The company has essentially written off its employees by publishing this financial planning guide and told them to get to work. All this labor just to pay for the executive and stockholder compensation renown in the corporate world.
Apparently, only 20 percent of people working minimum-wage jobs actually come from poor households, but not for lack of trying on the part of McDonald's.
The recession brought out the worst in most companies, who look at their employees like numbers on a table instead of living, breathing people who look to McDonald's for their livelihood.
This repeated and continuous wearing away of any security given by a job is really what we should look toward as a culture and country.
I completely understand the need for a corporation to pay the largest dividends and attract the best corporate officers, but we should be looking at what they do to their employees as a real testament to how their business is doing.

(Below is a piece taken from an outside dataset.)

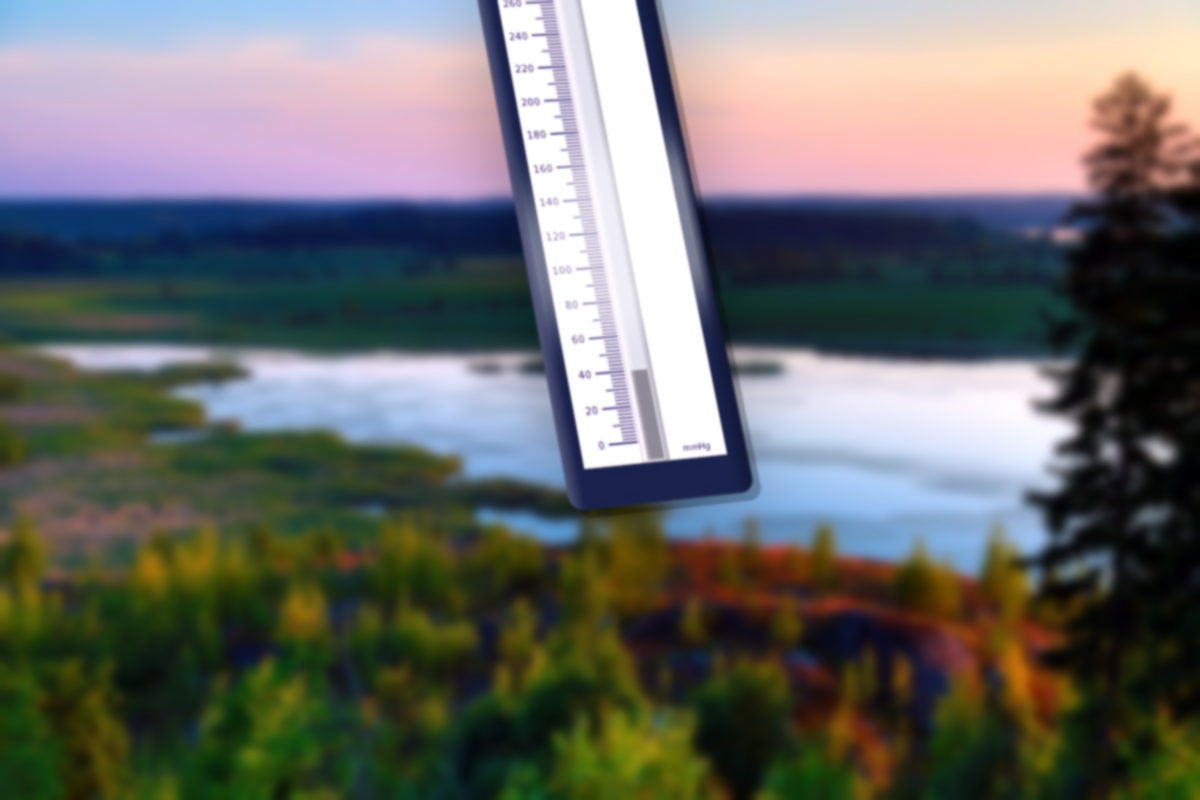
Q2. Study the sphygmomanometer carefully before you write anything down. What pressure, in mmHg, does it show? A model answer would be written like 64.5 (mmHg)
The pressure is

The culture that we have in the U.S. is one of incessant competition and near-constant fear of dying without money. As college students, we should look at our progress toward a degree as something of a miracle.

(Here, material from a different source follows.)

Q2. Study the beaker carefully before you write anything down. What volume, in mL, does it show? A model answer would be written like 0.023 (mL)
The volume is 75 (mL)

With the power and promise of a college degree, we probably won't end up as a pauper and instead as an entry into the middle class. The trials of corporate America must be looked upon with disdain. What kind of an institution would look at their employees and say that they are expendable or without merit?
It's a sick time for people without a kind of upward mobility that has been a hallmark of the U.S. since its inception. By relegating people to an underclass only trying to survive, the entire country and economy suffers. However, the McDonald's corporate leadership doesn't really care about the economy or a culture dedicated to people. They only need, say, 10,000 educated people to staff their upper management and franchise locations. The rest can be ignorant and uneducated for all the company cares.
Overall, McDonald's has no reason to help out their employees and, like many corporate American success stories, will continue to work their employees hardest for the least money.